Muslims arise early in the morning to feast on a traditional pre-dawn meal, known as Suhoor, during Ramadan.
“Usually it’s a time to spend with family, either they come to your house or you go to theirs,” Abu Ayesha explains. “Our children question why we’re alone and no one ever comes to visit us. They ask why we don’t go places. They become very sad and sometimes cry because they don’t understand why all this is happening.”
Abu Ayesha’s mother-in-law points in the direction of her son and grandson, who quietly sit near a window ledge, backlit by the afternoon sun.
“When the time comes, we won’t be able to find wives for our sons because no one can move in,” the mother-in-law says with a sigh.
For now, the two boys, ages 11 and 12, are less interested in finding mates and more concerned with getting to and from home safely on a daily basis.
The Israeli military took one of the boys into custody last week while he was journeying home from the market after selling a cage-full of pigeons. According to the boy, a 16-year-old settler approached him during his walk home and pushed him, so he used the empty cage in his hands to protect his face and ended up scratching his attacker’s arm in the process.

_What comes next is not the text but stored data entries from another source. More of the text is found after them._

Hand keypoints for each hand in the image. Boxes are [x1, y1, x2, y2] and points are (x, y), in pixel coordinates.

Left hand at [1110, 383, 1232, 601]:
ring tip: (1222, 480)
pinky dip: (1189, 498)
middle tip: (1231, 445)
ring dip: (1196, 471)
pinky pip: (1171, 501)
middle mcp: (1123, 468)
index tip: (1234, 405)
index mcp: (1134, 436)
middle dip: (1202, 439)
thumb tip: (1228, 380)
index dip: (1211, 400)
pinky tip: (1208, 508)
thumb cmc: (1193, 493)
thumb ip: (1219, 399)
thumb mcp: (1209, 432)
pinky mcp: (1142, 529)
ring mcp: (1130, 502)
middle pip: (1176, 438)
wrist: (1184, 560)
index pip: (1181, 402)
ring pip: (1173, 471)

Within an hour, Israeli military showed up on Abu Ayesha’s doorstep. They took the boy into custody, questioned him for three hours and handed him over to the Israeli police. The police charged the boy, took his picture and fingerprints, and then sent him home.
“The settlers now send their kids to cause the trouble,” explains Abu Ayesha. “Because the soldiers don’t arrest the Israeli kids.”
Israeli law protects Jewish children from arrest until they reach the age of 18. This protection is not extended to Palestinian children. There are 343 Palestinian young people jailed in Israeli prisons right now, 41 of who fall between the ages of 12 and 15, according to the Defense for Children International.
“And so, none of us ever leave the house,” Abu Ayesha says definitively, as the afternoon call to prayer rings throughout the city. “We’re living in a prison, and we’re the only ones left.”